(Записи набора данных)

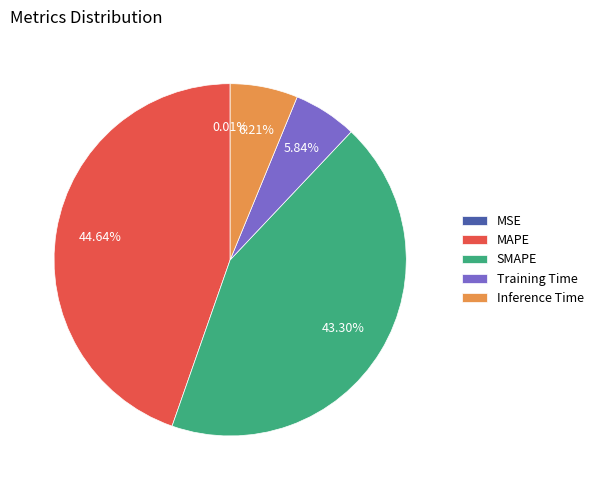

What percentage do Inference Time and SMAPE together represent?

49.5%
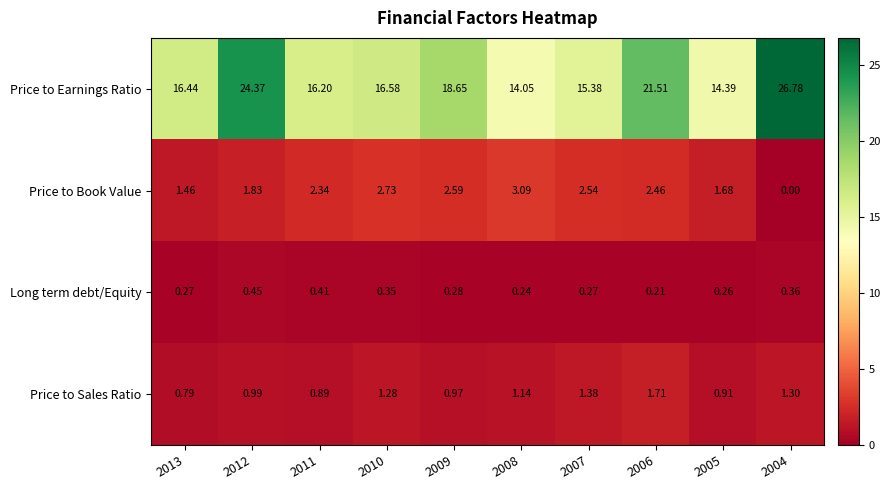

List the series in order of their peak value, highest first.

Price to Earnings Ratio, Price to Book Value, Price to Sales Ratio, Long term debt/Equity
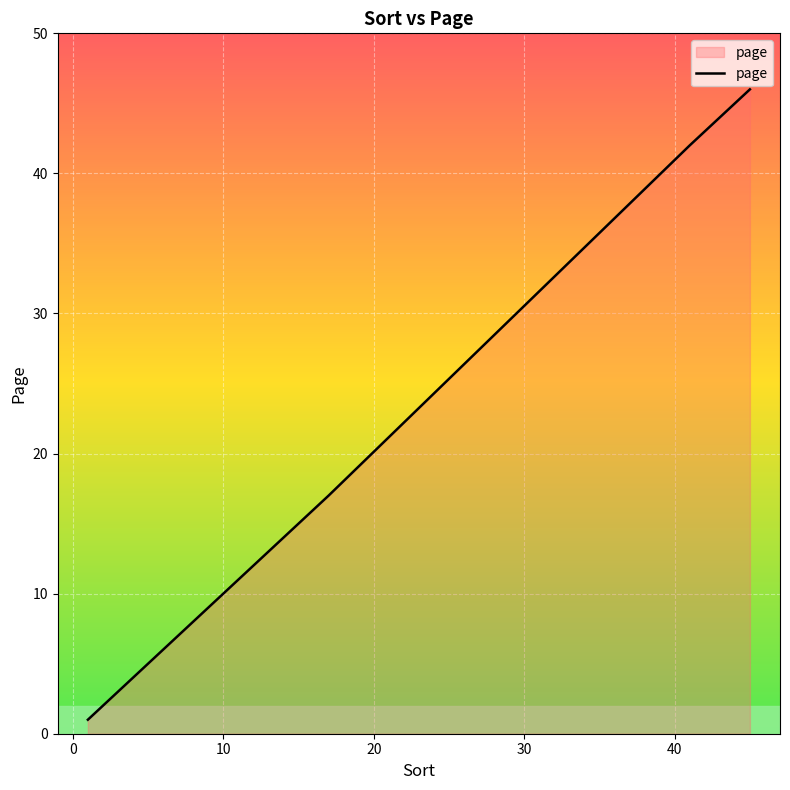

What is the greatest value displayed?

46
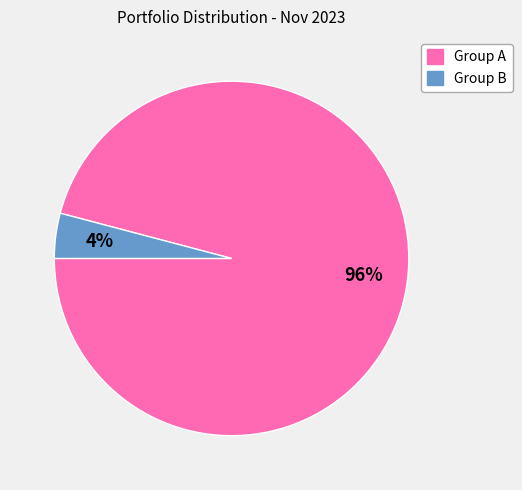

To the nearest percent, what is the difference between the largest and smallest slice percentages?

92%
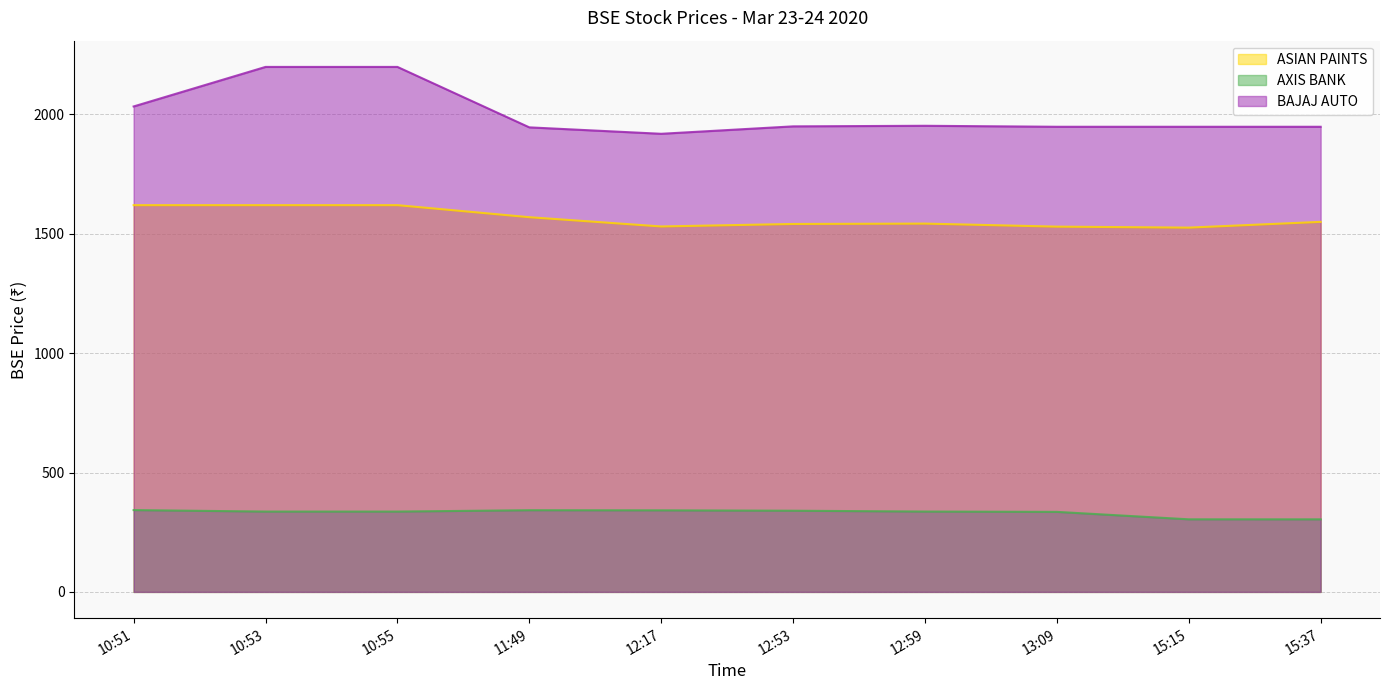

In ASIAN PAINTS, how many points are higher than both neighbors (excluding endpoints)?

1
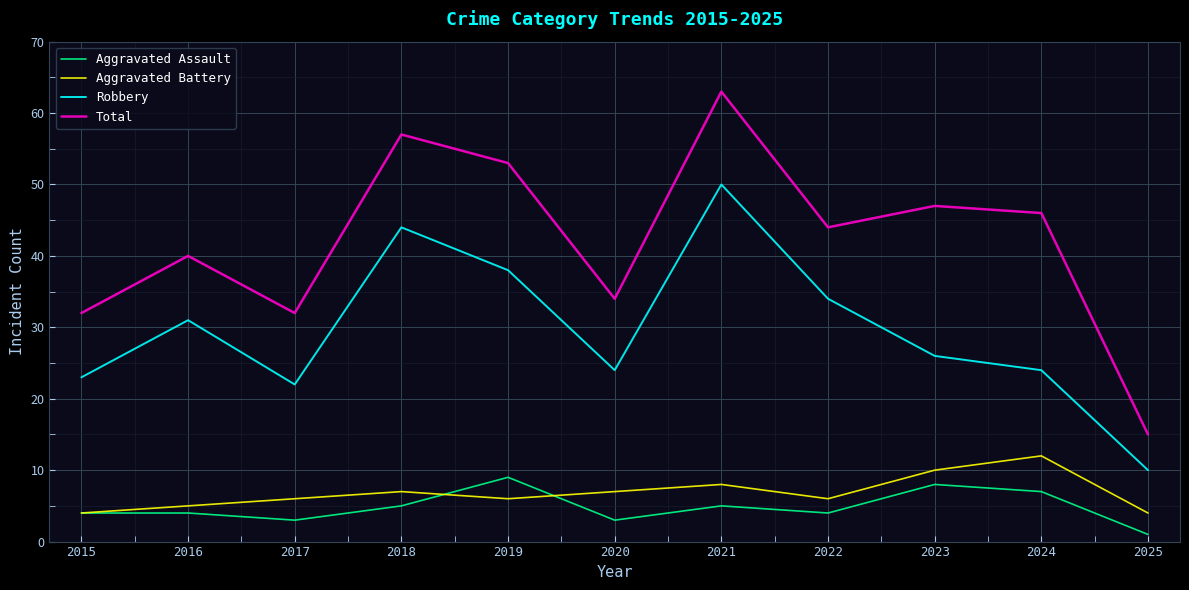

Reading right to left, extract all data points from this chart.

Aggravated Assault: 2025=1	2024=7	2023=8	2022=4	2021=5	2020=3	2019=9	2018=5	2017=3	2016=4	2015=4
Aggravated Battery: 2025=4	2024=12	2023=10	2022=6	2021=8	2020=7	2019=6	2018=7	2017=6	2016=5	2015=4
Robbery: 2025=10	2024=24	2023=26	2022=34	2021=50	2020=24	2019=38	2018=44	2017=22	2016=31	2015=23
Total: 2025=15	2024=46	2023=47	2022=44	2021=63	2020=34	2019=53	2018=57	2017=32	2016=40	2015=32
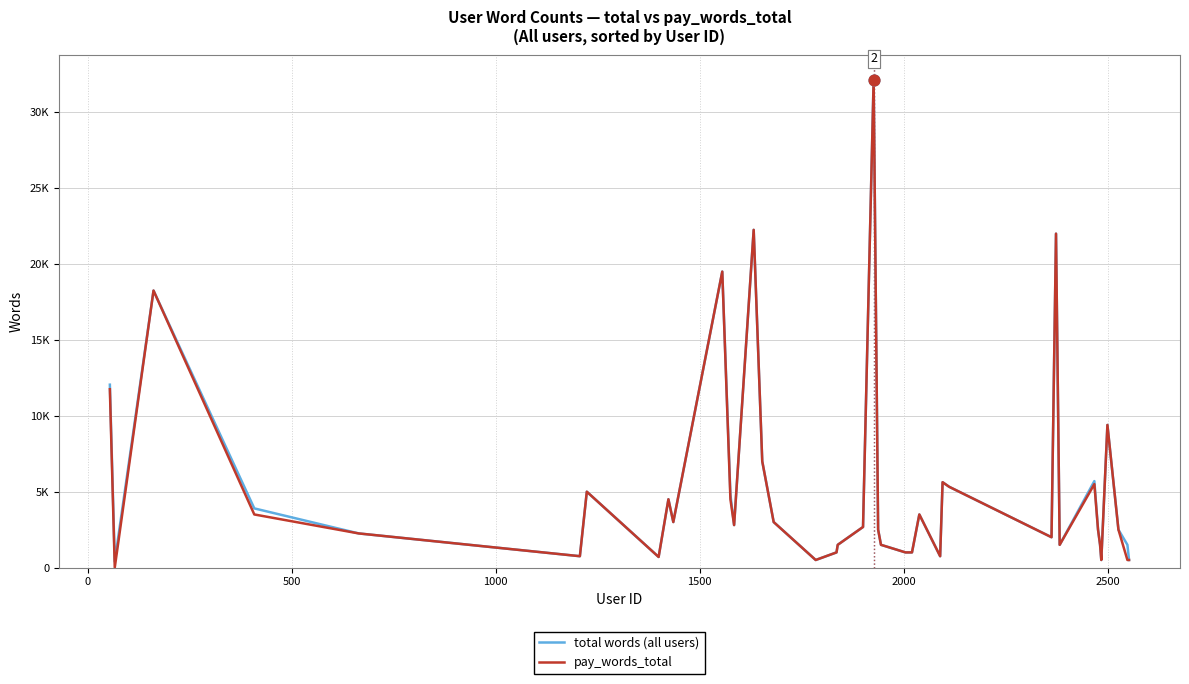

What are all the series names shown in the legend?

total words (all users), pay_words_total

→ УСЛОВИЕ ЗАДАЧИ: Перепишите все записи выше слово в слово. Пометки о картинках в ответ не включайте.

→ РЕЗУЛЬТАТ ЗАДАНИЯ:
What percentage do Inference Time and SMAPE together represent?

49.5%

List the series in order of their peak value, highest first.

Price to Earnings Ratio, Price to Book Value, Price to Sales Ratio, Long term debt/Equity

What is the greatest value displayed?

46

To the nearest percent, what is the difference between the largest and smallest slice percentages?

92%

In ASIAN PAINTS, how many points are higher than both neighbors (excluding endpoints)?

1

Reading right to left, extract all data points from this chart.

Aggravated Assault: 2025=1	2024=7	2023=8	2022=4	2021=5	2020=3	2019=9	2018=5	2017=3	2016=4	2015=4
Aggravated Battery: 2025=4	2024=12	2023=10	2022=6	2021=8	2020=7	2019=6	2018=7	2017=6	2016=5	2015=4
Robbery: 2025=10	2024=24	2023=26	2022=34	2021=50	2020=24	2019=38	2018=44	2017=22	2016=31	2015=23
Total: 2025=15	2024=46	2023=47	2022=44	2021=63	2020=34	2019=53	2018=57	2017=32	2016=40	2015=32

What are all the series names shown in the legend?

total words (all users), pay_words_total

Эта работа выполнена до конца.